TASK DESCRIPTION: Write out, from the entries below, exactly the lines that run between the lines holding "benefícios de longo prazo." and "daquilo que ele", inclusive, and stop there.

[DATA PROVIDED Boundary: Start]

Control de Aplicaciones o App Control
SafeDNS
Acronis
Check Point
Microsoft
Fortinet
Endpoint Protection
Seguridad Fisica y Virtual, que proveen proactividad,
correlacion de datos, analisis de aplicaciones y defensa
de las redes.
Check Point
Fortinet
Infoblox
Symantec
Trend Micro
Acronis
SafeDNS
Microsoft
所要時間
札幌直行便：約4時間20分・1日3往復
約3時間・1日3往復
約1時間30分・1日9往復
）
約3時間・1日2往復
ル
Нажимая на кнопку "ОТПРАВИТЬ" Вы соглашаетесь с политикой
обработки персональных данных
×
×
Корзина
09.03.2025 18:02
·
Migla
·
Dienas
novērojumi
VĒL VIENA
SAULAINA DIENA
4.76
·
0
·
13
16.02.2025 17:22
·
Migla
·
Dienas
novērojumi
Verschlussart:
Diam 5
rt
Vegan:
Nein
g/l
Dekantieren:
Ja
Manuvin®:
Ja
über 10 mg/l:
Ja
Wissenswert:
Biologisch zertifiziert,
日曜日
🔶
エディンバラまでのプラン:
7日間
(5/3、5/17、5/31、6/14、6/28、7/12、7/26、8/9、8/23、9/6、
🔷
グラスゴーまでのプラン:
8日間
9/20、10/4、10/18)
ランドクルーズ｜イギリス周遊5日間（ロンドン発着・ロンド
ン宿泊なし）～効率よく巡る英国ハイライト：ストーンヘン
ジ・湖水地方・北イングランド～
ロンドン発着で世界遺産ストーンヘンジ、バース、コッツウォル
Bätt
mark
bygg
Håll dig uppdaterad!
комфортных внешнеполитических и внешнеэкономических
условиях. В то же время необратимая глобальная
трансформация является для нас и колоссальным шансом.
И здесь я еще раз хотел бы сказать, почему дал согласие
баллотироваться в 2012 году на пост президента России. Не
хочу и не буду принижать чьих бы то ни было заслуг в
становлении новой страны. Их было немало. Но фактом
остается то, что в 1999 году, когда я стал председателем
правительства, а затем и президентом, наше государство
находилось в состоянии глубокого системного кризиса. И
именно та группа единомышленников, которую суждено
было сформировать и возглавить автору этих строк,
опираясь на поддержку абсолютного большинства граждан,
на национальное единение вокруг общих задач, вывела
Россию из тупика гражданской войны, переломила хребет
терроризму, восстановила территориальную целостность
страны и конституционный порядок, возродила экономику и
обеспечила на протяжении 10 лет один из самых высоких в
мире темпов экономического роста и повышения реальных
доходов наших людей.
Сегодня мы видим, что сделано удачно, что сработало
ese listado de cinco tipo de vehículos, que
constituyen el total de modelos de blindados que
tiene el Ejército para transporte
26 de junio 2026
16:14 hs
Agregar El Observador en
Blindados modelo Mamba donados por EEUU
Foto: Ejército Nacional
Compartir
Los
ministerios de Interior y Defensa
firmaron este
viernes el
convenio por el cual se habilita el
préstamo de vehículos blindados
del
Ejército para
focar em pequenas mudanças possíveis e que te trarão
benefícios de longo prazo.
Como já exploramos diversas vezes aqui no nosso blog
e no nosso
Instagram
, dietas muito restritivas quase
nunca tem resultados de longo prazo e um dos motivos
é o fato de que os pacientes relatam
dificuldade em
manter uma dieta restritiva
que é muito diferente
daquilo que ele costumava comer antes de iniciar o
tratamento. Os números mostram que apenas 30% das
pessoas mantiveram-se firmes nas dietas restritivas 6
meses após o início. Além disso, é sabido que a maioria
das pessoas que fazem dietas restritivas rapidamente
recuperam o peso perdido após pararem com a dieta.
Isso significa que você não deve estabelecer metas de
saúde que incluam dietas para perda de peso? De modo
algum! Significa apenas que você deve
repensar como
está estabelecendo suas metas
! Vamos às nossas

[DATA PROVIDED Boundary: End]

TASK SOLUTION:
benefícios de longo prazo.
Como já exploramos diversas vezes aqui no nosso blog
e no nosso
Instagram
, dietas muito restritivas quase
nunca tem resultados de longo prazo e um dos motivos
é o fato de que os pacientes relatam
dificuldade em
manter uma dieta restritiva
que é muito diferente
daquilo que ele costumava comer antes de iniciar o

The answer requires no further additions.